Let's do it backward to see the cost in total for an employee per year after the company increases the insurance budget: 0.68907 x 8 x 5 x 52 = 1,433.26 ($/year)

The rise of 0.689 dollar per hour in an employee's hourly income may seem substantial, but a mere $1433 payment for a nonsmoker employee's insurance will have a significant impact on wellness and employee incentives. That's just too tiny for the company to encourage employees to get a better lifestyle for the next bonus program.

Requirement 3

Before creating dashboard sections, as you can see from the two previous requirements, we query the data by using SELECT * all the time, which makes sense for people who just check out for the first time and want complete information. For some columns that we don't need in PowerBI, optimize the query again using:

Input [4]:

SELECT 
	a.ID, 
	c.Reason,
	a.Month_of_absence,
	a.Body_mass_index,
CASE
	WHEN a.Body_mass_index < 18.5 THEN 'Underweight'
	WHEN a.Body_mass_index BETWEEN 18.5 AND 25 THEN 'Healthy'
	WHEN a.Body_mass_index BETWEEN 25 AND 30 THEN 'Overweight'
	WHEN a.Body_mass_index > 40 THEN 'Obese'
	ELSE 'Unknown'
END AS BMI_Caretory,
CASE 
	WHEN Month_of_absence IN (12,1,2) THEN 'Winter'
	WHEN Month_of_absence IN (3,4,5) THEN 'Spring'
	WHEN Month_of_absence IN (6,7,8) THEN 'Summer'
	WHEN Month_of_absence IN (9,10,11) THEN 'Fall'
	ELSE 'Unknown'
END AS seasons_name,
	Seasons,
	Month_of_absence,
	Day_of_the_week,
	Transportation_expense,
	Education,
	Son,
	Social_drinker,
	Social_smoker,
	Pet,
	Disciplinary_failure,
	Age,
	Work_load_Average_day,
	Absenteeism_time_in_hours
FROM Absenteeism_at_work a
LEFT JOIN compensation b
ON a.ID = b.ID
LEFT JOIN Reasons c
ON a.Reason_for_absence = c.Number;

And we will use it to create a dashboard using PowerBI with a frame approved by HR departments here.

The wireframe

This is an alt text.

And check my final report here in PowerBI.
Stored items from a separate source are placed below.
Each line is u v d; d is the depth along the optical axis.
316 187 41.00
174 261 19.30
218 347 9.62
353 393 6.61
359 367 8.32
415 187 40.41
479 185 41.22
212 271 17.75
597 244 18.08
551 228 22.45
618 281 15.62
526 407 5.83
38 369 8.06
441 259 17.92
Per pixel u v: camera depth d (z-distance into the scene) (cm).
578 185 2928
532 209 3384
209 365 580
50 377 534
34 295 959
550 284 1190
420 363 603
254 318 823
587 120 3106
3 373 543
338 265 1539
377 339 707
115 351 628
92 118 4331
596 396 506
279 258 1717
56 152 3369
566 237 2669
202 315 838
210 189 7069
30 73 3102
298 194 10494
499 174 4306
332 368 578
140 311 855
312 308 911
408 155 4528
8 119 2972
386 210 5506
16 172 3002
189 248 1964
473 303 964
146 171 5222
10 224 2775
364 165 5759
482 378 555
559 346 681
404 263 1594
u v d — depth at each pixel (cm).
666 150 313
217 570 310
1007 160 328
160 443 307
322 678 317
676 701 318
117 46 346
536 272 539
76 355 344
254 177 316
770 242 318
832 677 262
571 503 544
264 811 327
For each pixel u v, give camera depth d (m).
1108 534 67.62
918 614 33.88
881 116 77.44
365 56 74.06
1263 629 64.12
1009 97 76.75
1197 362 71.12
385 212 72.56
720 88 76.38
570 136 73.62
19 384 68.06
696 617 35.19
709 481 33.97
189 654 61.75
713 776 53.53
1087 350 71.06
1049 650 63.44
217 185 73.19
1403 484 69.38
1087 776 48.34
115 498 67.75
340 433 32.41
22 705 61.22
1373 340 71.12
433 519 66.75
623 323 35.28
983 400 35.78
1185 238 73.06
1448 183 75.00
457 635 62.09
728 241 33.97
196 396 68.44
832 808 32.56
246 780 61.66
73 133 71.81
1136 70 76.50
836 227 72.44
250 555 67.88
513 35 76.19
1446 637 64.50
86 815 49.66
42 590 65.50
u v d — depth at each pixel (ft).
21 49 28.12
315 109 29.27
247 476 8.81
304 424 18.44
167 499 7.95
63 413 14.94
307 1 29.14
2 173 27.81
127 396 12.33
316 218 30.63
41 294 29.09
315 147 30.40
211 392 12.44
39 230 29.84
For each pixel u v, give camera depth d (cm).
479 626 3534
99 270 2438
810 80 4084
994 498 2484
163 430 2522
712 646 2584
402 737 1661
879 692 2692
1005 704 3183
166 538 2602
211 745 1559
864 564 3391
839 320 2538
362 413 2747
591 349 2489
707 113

Insights and Recomendation from the data

Insight 1

By filtering the Count of Reason, it is simple to identify the 4 most common reasons, all of which are related to the employee's health: 385/740, or 52.02%, that employees mentioned when they asked for absence permission.

Furthermore, if we include all the health-related factors, the percentage could be more than 70%, and it has a significant impact on the employee's performance throughout the week, not only at the beginning of the week.

This is an alt text.

Recomendation:

  • For this reason, HR departments pay attention to the employee's health in their workplace and have a plan to provide insurance for employees by analyzing more employee's data to have a specific policy.

Insight 2

As the report shows in the graph of Sum of Absenteeism time in hour by Day of the week, amount of employees's absence time is highest on Monday of the week and decreases steadily until the end of the week. That's a lot of sense in reality, and there are a lot of factors that could have contributed to this, such as employees unfortunately getting into an unexpected situation for their health reasons (Insight 1) where they couldn't go to work at the beginning of the week, or in another scenario, employees may spend much time on their entertainment activities at the previous weekend.

This is an alt text.

Recomendation:

  • Adjusting or reducing the working time to adapt the employee's reality schedule by adjusting from 8 a.m-5 p.m to 10 a.m - 7 p.m or reducing working hours from 8 a.m - 5 p.m to 10 a.m - 5 p.m, will guarantee employees get high performance at the beginning of the week.
  • Establishing policies that encourage employees to reduce their absence time at the beginning of the week, like providing more employees's welfare on Monday, Tuesday, and Wednesday.